Thomas Annan's Glasgow: 17 important pictures reveal old closes and lost streets of 19th century city

During the rise of industrialisation in mid-19th century Scotland, Thomas Annan ranked as the most important photographer of Glasgow.

For more than 25 years, he prodigiously recorded the people, the social landscape, and the built environment of the city during a period of rapid growth and change.

Prints Annan made at the end of his career demonstrated technical innovations he perfected and championed on the streets of Glasgow while exploring his deep fascination with Glasgow's streets and people.
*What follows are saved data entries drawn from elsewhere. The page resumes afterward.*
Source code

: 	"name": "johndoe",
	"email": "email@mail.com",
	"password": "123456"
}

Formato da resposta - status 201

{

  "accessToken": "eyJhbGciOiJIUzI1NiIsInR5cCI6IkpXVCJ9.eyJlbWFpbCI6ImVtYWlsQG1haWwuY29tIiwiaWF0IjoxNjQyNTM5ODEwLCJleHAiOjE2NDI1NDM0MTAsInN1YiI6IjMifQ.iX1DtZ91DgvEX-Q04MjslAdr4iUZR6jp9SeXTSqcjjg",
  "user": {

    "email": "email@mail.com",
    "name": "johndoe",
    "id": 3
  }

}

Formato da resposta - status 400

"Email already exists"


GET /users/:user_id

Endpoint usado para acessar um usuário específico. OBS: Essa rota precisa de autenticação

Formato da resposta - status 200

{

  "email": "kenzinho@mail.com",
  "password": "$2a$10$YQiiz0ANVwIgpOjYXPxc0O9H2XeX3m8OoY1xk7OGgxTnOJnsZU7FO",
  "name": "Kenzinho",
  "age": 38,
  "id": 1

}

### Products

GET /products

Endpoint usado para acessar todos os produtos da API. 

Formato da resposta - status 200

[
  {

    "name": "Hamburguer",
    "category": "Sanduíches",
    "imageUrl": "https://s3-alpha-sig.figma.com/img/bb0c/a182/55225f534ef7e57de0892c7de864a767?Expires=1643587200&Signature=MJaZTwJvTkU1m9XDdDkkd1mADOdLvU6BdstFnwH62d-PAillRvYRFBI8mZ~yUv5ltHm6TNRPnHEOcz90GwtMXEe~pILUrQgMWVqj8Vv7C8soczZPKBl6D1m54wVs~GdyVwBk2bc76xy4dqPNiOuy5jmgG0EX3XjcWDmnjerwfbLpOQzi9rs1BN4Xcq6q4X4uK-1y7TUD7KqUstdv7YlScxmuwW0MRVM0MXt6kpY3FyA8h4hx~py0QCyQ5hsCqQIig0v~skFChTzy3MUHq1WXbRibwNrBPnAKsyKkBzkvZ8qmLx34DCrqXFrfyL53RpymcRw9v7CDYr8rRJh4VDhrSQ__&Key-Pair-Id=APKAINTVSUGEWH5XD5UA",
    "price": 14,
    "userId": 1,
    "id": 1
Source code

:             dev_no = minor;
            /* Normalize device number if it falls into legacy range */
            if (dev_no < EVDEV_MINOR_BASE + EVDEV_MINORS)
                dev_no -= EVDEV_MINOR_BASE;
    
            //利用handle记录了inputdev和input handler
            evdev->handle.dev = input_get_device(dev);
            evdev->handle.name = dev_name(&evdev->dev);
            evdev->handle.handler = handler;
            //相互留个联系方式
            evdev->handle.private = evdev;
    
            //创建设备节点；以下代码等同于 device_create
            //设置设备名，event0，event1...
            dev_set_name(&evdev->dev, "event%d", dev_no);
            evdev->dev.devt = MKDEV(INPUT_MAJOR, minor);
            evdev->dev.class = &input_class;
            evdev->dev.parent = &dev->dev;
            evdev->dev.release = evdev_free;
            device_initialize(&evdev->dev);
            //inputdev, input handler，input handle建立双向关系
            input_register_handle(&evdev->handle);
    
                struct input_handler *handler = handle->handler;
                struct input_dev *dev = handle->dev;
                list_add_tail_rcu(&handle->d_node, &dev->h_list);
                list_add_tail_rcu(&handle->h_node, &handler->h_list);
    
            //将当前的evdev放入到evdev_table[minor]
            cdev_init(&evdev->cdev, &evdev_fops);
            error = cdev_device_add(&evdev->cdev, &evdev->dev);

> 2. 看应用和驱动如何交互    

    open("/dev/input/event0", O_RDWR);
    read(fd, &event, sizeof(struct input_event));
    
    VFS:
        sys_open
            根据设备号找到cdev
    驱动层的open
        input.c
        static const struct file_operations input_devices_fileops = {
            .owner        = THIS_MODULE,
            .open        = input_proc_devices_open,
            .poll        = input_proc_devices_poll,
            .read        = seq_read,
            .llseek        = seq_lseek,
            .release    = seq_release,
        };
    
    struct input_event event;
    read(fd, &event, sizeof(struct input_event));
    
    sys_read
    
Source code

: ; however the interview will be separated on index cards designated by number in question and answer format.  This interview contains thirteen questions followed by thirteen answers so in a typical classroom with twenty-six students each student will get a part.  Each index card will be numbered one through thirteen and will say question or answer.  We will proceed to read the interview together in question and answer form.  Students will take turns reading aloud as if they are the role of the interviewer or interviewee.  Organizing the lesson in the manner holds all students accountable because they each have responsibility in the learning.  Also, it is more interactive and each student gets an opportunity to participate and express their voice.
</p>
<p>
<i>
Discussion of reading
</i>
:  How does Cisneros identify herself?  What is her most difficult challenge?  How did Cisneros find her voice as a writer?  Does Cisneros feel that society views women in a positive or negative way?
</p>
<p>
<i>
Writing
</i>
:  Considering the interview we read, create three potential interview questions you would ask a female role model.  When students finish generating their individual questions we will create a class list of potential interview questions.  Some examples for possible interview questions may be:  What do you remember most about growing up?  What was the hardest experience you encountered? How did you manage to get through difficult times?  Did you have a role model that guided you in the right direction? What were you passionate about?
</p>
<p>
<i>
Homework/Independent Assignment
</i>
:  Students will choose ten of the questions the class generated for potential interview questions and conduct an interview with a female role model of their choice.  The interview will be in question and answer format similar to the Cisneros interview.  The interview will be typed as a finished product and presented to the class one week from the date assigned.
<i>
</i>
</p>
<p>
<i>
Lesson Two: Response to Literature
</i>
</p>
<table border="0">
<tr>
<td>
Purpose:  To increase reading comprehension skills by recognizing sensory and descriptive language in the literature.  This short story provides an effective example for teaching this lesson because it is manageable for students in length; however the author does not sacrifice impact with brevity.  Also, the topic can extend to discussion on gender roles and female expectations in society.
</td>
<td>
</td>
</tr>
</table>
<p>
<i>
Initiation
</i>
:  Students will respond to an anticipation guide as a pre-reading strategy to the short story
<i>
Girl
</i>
Thomas Annan opened his own photographic firm in Glasgow in 1857 and remained active until his death three decades later. He worked at a time when the city’s population increased dramatically and industry neared its peak.

Initially Annan garnered attention for work that ranged from studio portraiture and reproductions of artwork to landscapes, but he also quickly emerged as an important documentarian of Glasgow and its outskirts.

Today, Annan is remembered principally for his haunting images of tenements and closes, slated for modification or demolition as a result of the Glasgow City Improvements Act of 1867. Considered a precursor of the social documentary tradition in photography, Annan’s Photographs of Old Closes and Streets series (1868-71) reveals the difficult living conditions of working class Glasgow at the time, but also hints at progress underway.

Transformation of the built environment in Glasgow during this time largely shaped the appearance of the city as we know it today, and Annan effectively documented this evolution.